Crash victims were laying in the roadway.

"We had patients trapped in the cars, and people walking around that were involved in it," Melton said.

He immediately went to whoever he could see needed help.

Moments later, firefighter David McCain pulled in behind Melton. He saw fires burning in three different places, and starting pulling a hose line from his truck.

'You see this on TV, in California and Florida like that, but never in Richburg," McCain said. "It was unbelievable."

People driving by, including military personnel, stopped to help. So did a few Alcohol, Tobacco, Firearms and Explosives agents, who had turnout gear in their car.

On Friday, troopers explained the cause of the crash.

They said traffic had been moving slowly on I-77 near the 68 mile marker due to construction. A tractor-trailer driven by Norman Kimble, 59, of Pennsylvania, rear-ended a car northbound on I-77, causing a chain reaction crash.

He then crossed the median and struck a log truck that was headed south. Kimble and Chung-tin Chu, 82, died. Chu was a passenger in a minivan involved in the wreck.

In the midst of the six-vehicle crash, Melton saw a child's car seat sitting in the emergency lane of the highway with cars driving around it. He at first thought someone had deliberately set it there. Then he saw the little boy inside it, who was injured.

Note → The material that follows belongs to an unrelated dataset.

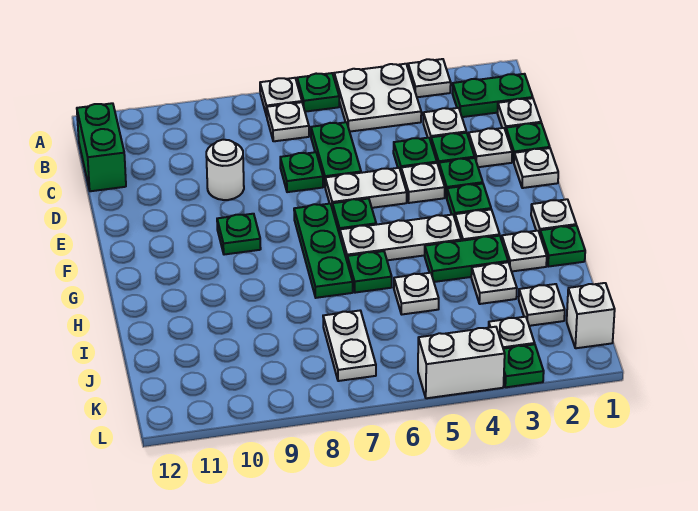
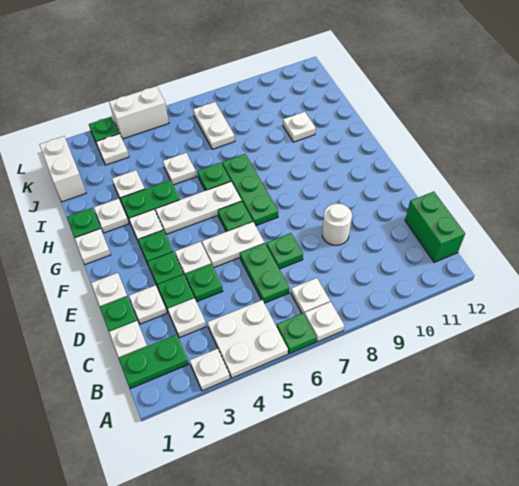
green 1x1 plate [217,214,261,255] -> none
white 1x1 plate [519,284,565,326] -> white 1x1 plate moved to [283,112,316,142]
white 1x1 brick [567,283,615,348] -> white 1x2 brick [40,136,86,202]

"He was still in the car seat but you could tell the child was hurt," Melton said, holding back tears.

The impact of the crash was tremendous.

"The seat, the car seat was in, was thrown from the car and then the car seat straps broke and threw the child," Melton said.

Six medical helicopters flew in and took the child, his mother and four others to various hospitals, while two people went to Carolinas Medical Center by ambulance.

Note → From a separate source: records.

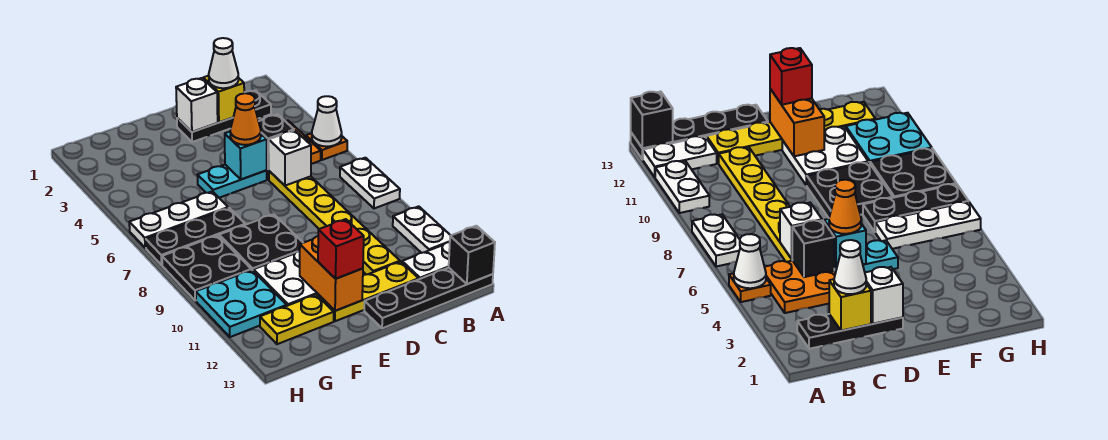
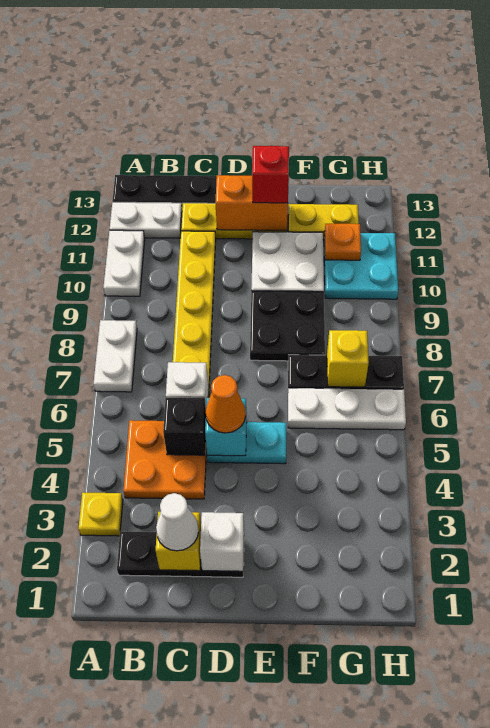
none -> yellow 1x1 plate [78,493,123,536]
orange 1x1 plate [306,133,347,160] -> orange 1x1 plate moved to [325,224,361,260]
white 1x1 cone [312,96,342,147] -> none
black 1x1 brick [449,226,495,284] -> none
orange 1x2 brick [300,236,363,311] -> orange 1x2 brick turned to [215,175,288,230]
none -> yellow 1x1 brick [327,330,369,387]
black 2x2 plate [162,235,251,301] -> none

Melton had never seen that many medical choppers respond to one incident.

"Never more than three," he said.

More than 60 people came to the scene, including crews from 10 volunteer fire departments.

Several York County fire departments helped, along with emergency management teams and Piedmont Medical Center.

"We couldn't have done it without them," McCain said. "There was so much help. It was really a team thing."

Firefighters and emergency medical technicians tended to patients, some of whom had been severely injured, while troopers diverted traffic and worked to piece together what had happened.

There was so much debris, and so many vehicles involved, that work would take hours.

It was eight hours before I-77 was completely reopened.

McCain said he feels for the victims, and the families left behind.

"I just want everybody to keep the people in their prayers that were injured, and also the families of those that are deceased. They need your support," he said.